Exercice A:
Convertissez en liste JSON de chaînes, une chaîne par ligne et sans les lignes vides, les lignes de la liste de données en partant de son début et en terminant par la ligne qui contient "[218, 154, 279, 216]", toutes deux incluses. Omettez les images dans la réponse.

Extrait fourni:
++++++++

Ubik – Philip K. Dick
« Le manque d’exploitation de bonnes idées m’a cruellement laissé sur ma faim. »
« Qualifier ce roman de surfait est un compliment. Il ne contient qu’un seul rebondissement digne de ce nom. […] L’auteur a étiré son texte en un roman, à coups de répétitions et de remplissage. Le résultat est épouvantable. »
« Tout est brouillon, en plus des pouvoirs précités, l’histoire mélange cryogénie et voyage temporel. C’est d’une complexité. Si on rajoute à cela un produit appelé « Ubik » évolutif […] on obtient un récit indigeste. On est dans le pur délire de l’auteur. Sur l’ensemble du récit, seule une cinquantaine de pages sont intéressantes. »
Cinquante nuances de Grey
« Ce roman est ridicule, mal écrit, et drôle à ses propres dépens. »
« On ne fait donc que survoler cet univers controversé, nous gavant de clichés éculés […] Cette étudiante en lettres ne lisant jamais. »
« Il y a tellement de beaux romans érotiques par ailleurs que l’on peut sans difficulté oublier ces « Cinquante nuances de Grey » qui ne présentent malheureusement aucun intérêt, malgré le foin qui a entouré leur publication. Pour ma part, le livre m’est tombé des mains au bout de 50 pages, n’ayant jamais accroché aux soupirs enamourés de l’ado naïve tombant entre les griffes du méchant tombeur. »
La Vérité sur l’Affaire Harry Quebert – Joël Dicker
« Ce qui est intéressant dans ce bouquin c’est qu’il offre un méta-discours sur sa propre médiocrité. Dicker nous raconte l’histoire […] de deux écrivains mauvais mais qui sont soutenus par les mass-medias, c’est comme si Dicker écrivait sur lui-même et sur son livre. »
« Évoquer au sein du récit un roman sublime et inégalable pour le doubler d’une écriture aussi pauvre, d’un romantisme aussi mièvre, il faut être au mieux très sûr de soi, au pire complètement inconscient. »

++++++++

[Entrées de données enregistrées]
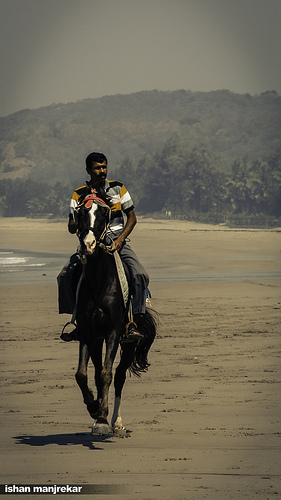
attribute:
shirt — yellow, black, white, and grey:
[67, 179, 136, 243]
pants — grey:
[102, 230, 151, 314]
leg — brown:
[90, 334, 115, 436]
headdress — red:
[76, 193, 110, 213]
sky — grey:
[0, 0, 280, 116]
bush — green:
[218, 154, 279, 216]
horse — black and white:
[67, 177, 166, 440]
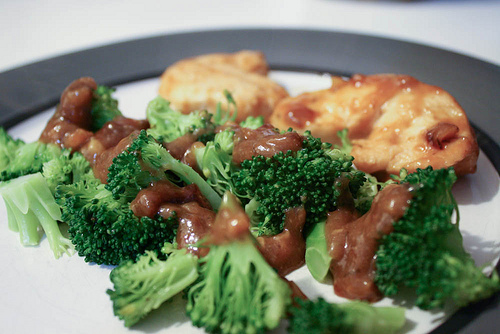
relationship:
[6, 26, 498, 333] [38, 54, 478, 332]
plate with food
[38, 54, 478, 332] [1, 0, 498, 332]
food on table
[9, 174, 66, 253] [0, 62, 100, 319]
broccoli stem on plate edge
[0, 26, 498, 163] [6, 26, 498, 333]
edge lining on plate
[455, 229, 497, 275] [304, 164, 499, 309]
shadow of broccoli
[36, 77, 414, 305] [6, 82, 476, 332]
brown sauce on broccoli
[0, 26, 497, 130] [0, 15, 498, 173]
edge on plate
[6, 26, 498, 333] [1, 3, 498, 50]
plate on counter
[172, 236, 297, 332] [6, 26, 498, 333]
broccoli on plate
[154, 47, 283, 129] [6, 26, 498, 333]
meat on plate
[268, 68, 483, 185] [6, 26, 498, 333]
meat on plate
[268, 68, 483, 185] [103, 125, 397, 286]
meat next to broccoli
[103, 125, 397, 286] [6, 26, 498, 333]
broccoli on plate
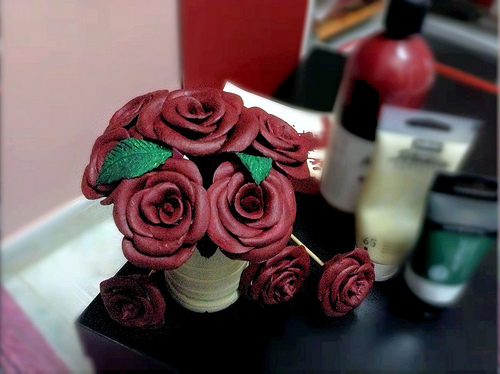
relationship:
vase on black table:
[162, 247, 249, 312] [78, 43, 500, 374]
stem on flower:
[280, 220, 330, 275] [312, 249, 387, 316]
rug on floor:
[2, 193, 137, 372] [1, 195, 170, 370]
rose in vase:
[315, 246, 378, 316] [160, 239, 252, 314]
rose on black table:
[315, 246, 375, 320] [78, 43, 500, 374]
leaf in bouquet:
[94, 133, 176, 188] [74, 78, 315, 267]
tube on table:
[401, 165, 499, 315] [68, 266, 498, 372]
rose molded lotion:
[315, 246, 378, 316] [353, 101, 485, 282]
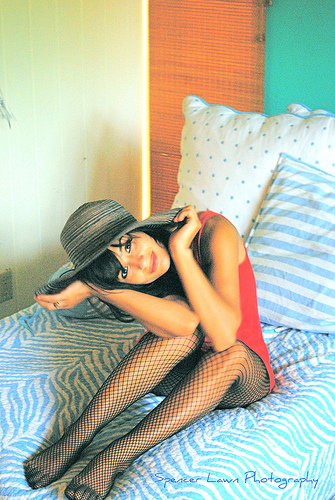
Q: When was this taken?
A: Daytime.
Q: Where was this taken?
A: Bedroom.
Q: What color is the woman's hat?
A: Gray.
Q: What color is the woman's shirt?
A: Red.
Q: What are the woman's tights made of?
A: Mesh.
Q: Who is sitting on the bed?
A: Woman.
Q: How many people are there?
A: 1.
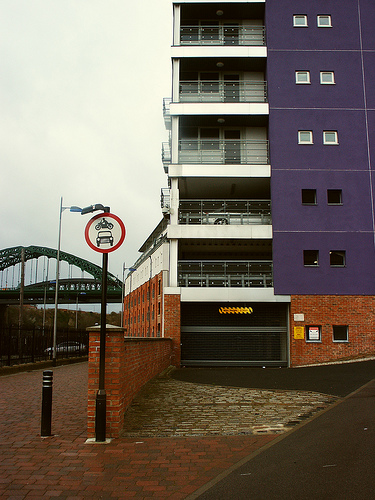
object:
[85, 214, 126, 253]
sign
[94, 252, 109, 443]
pole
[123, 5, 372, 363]
building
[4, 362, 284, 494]
ground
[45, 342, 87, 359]
car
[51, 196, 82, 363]
light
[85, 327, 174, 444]
wall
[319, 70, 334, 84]
windows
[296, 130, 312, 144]
windows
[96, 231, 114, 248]
car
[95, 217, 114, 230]
motorcycle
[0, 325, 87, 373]
garage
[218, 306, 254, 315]
sign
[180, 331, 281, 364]
door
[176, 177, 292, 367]
garage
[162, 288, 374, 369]
first floor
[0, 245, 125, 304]
bridge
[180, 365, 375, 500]
ramp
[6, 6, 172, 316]
sky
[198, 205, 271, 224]
car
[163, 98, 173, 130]
balcony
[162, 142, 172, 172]
balcony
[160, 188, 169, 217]
balcony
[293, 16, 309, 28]
window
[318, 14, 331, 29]
window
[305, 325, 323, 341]
window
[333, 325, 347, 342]
window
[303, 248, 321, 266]
window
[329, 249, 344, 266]
window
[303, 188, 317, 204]
window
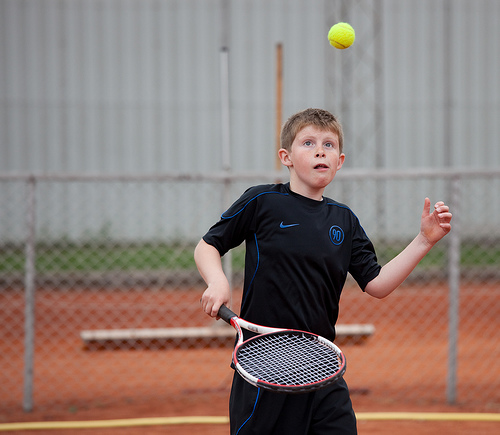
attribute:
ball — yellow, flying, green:
[328, 19, 356, 51]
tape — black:
[217, 305, 234, 322]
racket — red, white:
[218, 305, 346, 394]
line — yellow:
[1, 410, 497, 431]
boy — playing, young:
[193, 108, 451, 433]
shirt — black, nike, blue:
[200, 183, 380, 377]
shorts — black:
[230, 361, 358, 433]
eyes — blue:
[301, 140, 333, 150]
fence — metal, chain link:
[0, 164, 497, 411]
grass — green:
[0, 235, 497, 271]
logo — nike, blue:
[276, 218, 300, 232]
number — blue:
[326, 223, 348, 244]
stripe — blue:
[232, 386, 261, 433]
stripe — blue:
[242, 230, 263, 312]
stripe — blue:
[218, 187, 292, 223]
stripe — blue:
[318, 199, 348, 215]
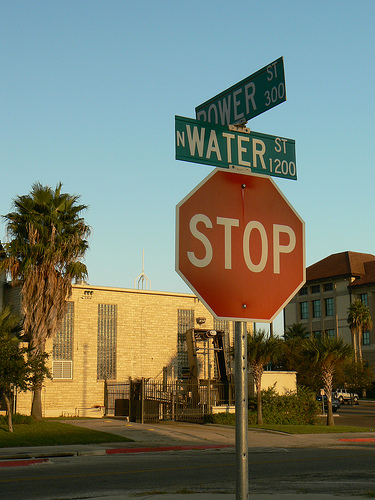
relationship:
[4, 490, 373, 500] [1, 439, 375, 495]
edge of road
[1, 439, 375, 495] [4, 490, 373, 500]
road has an edge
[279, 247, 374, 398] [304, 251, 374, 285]
house has orange roof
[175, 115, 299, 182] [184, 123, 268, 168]
sign says water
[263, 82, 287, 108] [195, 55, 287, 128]
number 300 on sign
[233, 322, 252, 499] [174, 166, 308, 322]
pole under sign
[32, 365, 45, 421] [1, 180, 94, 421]
trunk of a palm tree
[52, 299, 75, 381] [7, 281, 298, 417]
window on building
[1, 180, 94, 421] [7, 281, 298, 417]
palm tree near building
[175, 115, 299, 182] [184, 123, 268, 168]
sign reads water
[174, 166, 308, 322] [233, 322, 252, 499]
sign on a pole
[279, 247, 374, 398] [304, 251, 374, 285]
house ha sa red roof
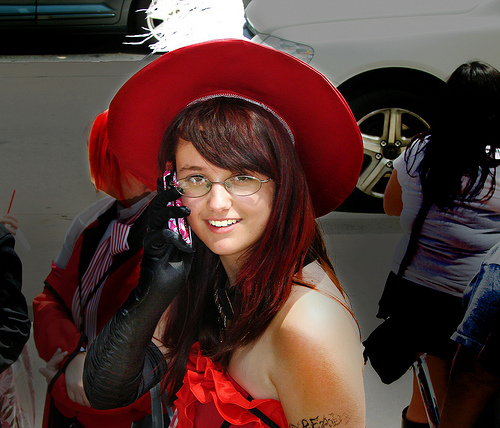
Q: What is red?
A: Hat.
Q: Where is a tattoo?
A: On woman's arm.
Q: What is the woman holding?
A: Cell phone.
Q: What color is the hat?
A: Red.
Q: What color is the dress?
A: Red.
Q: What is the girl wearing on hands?
A: Gloves.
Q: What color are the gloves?
A: Black.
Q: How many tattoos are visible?
A: 1.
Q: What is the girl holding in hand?
A: Cellphone.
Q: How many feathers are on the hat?
A: 2.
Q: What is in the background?
A: Cars.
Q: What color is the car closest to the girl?
A: White.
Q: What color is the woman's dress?
A: Red.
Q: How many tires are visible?
A: One.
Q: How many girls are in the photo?
A: Two.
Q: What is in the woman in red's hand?
A: Cell phone.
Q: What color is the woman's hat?
A: Red.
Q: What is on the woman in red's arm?
A: Glove.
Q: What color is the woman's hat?
A: Red.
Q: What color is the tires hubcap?
A: Silver.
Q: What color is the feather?
A: White.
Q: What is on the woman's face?
A: Glasses.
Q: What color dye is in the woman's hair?
A: Red.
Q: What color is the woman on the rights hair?
A: Black.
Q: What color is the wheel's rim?
A: Silver.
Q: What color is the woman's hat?
A: Red.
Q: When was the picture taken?
A: Daytime.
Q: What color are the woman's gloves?
A: Black.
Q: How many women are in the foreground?
A: One.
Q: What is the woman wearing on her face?
A: Glasses.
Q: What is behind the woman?
A: A car.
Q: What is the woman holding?
A: A phone.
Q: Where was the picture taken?
A: On a city street.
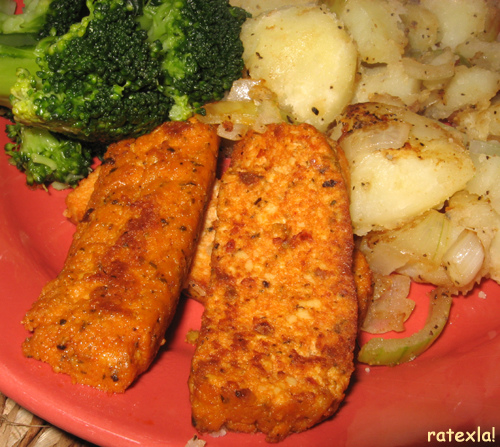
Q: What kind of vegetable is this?
A: Broccoli.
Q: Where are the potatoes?
A: On the right side of the plate.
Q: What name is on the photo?
A: Ratexla.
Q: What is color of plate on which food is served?
A: Pink.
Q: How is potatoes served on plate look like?
A: Fried with pepper and onions.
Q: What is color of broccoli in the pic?
A: Green.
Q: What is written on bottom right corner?
A: Ratexla.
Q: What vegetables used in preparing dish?
A: Broccoli,onion and potatoes.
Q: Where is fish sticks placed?
A: On red plate.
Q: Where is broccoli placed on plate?
A: Towards left of fish sticks.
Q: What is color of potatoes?
A: Bridge and white.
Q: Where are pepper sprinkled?
A: Over potatoes..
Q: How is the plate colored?
A: Red.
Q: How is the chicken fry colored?
A: Brown.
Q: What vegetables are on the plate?
A: Broccoli and potatoes.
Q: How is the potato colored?
A: White.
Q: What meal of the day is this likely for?
A: Dinner.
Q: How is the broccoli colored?
A: Green.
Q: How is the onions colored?
A: Light green.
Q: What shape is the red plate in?
A: Circle.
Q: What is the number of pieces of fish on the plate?
A: Two.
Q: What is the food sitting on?
A: The plate.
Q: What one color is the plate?
A: Orange.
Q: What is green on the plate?
A: Broccoli.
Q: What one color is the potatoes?
A: White.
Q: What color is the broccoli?
A: Green.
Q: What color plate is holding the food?
A: Pink.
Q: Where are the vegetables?
A: On the plate.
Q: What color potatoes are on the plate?
A: White.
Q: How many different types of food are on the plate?
A: Three.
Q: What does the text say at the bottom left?
A: Ratexla.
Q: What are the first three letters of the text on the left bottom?
A: Rat.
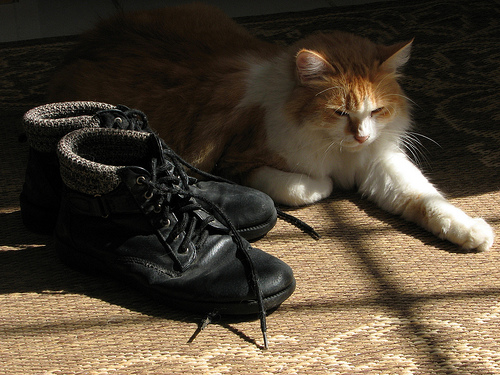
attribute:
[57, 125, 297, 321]
shoe — black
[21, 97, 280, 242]
shoe — black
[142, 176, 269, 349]
laces — untied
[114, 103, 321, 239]
laces — untied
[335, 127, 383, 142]
nose — pink, little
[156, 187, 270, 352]
shoe lace — black, untied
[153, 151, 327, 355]
laces — on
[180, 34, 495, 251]
cat — long hair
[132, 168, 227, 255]
laces — untied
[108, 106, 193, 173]
laces — untied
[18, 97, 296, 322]
shoe — black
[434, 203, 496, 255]
paw — cat, outstretched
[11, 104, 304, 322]
shoes — black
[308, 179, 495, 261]
paws — on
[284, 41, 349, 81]
ear — pointy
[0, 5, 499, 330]
shadow — on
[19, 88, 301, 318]
boot — untied, black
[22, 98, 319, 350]
booties — black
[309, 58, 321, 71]
hair — ear, white, long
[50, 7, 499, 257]
cat — white, tan, tired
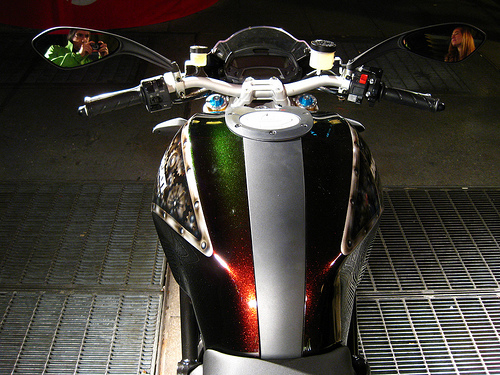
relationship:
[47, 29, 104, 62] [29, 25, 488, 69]
man in mirror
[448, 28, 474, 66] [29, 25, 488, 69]
woman in mirror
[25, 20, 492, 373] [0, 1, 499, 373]
motorcycle on street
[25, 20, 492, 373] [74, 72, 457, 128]
motorcycle has handlebars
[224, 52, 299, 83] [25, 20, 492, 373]
meter on motorcycle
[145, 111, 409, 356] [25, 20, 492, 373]
tank on motorcycle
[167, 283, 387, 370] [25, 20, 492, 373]
shocks on motorcycle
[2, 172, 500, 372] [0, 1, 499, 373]
grill on street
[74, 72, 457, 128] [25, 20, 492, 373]
handlebars on motorcycle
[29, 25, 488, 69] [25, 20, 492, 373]
mirror on motorcycle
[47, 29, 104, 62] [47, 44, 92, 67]
man in jacket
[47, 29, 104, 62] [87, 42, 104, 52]
man holding camera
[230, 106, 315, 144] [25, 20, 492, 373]
cap on motorcycle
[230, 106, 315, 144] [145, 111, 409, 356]
cap on tank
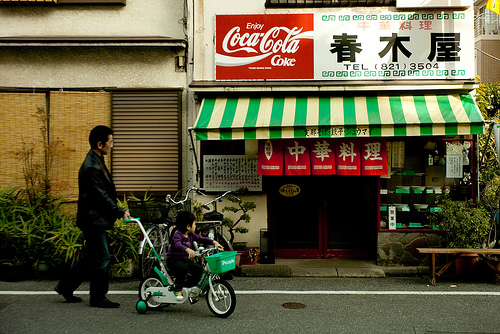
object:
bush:
[424, 199, 492, 249]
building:
[0, 0, 192, 220]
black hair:
[86, 124, 117, 153]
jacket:
[74, 149, 126, 230]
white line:
[0, 290, 499, 295]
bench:
[415, 248, 499, 287]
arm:
[173, 235, 189, 252]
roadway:
[0, 275, 499, 333]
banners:
[256, 140, 283, 176]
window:
[111, 93, 179, 190]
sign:
[215, 13, 312, 79]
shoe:
[53, 286, 82, 303]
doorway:
[267, 173, 377, 260]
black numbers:
[380, 62, 388, 71]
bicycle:
[122, 218, 240, 320]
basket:
[203, 250, 237, 274]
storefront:
[182, 0, 489, 260]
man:
[53, 124, 136, 309]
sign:
[359, 137, 388, 176]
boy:
[164, 210, 226, 293]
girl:
[165, 210, 227, 291]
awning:
[189, 92, 484, 141]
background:
[0, 0, 499, 333]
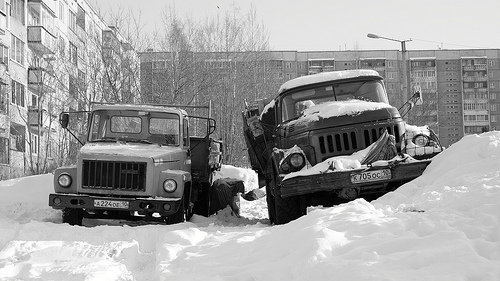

++++++++

Exercice B:
Répondez brièvement à ces questions sur l'extrait fourni.
(i) Outre les pouvoirs, quels deux éléments l'histoire d'Ubik mélange-t-elle selon une des critiques ?
(ii) Au bout de combien de pages Cinquante nuances de Grey est-il tombé des mains d'un des critiques ?
(iii) De quels personnages Dicker raconte-t-il l'histoire selon la critique qui évoque un méta-discours ?

Réponse A:
[
  "attribute:",
  "shirt — yellow, black, white, and grey:",
  "[67, 179, 136, 243]",
  "pants — grey:",
  "[102, 230, 151, 314]",
  "leg — brown:",
  "[90, 334, 115, 436]",
  "headdress — red:",
  "[76, 193, 110, 213]",
  "sky — grey:",
  "[0, 0, 280, 116]",
  "bush — green:",
  "[218, 154, 279, 216]"
]

Réponse B:
(i) L'histoire mélange la cryogénie et le voyage temporel.
(ii) Le livre lui est tombé des mains au bout de 50 pages.
(iii) Il raconte l'histoire de deux écrivains mauvais mais soutenus par les mass-medias.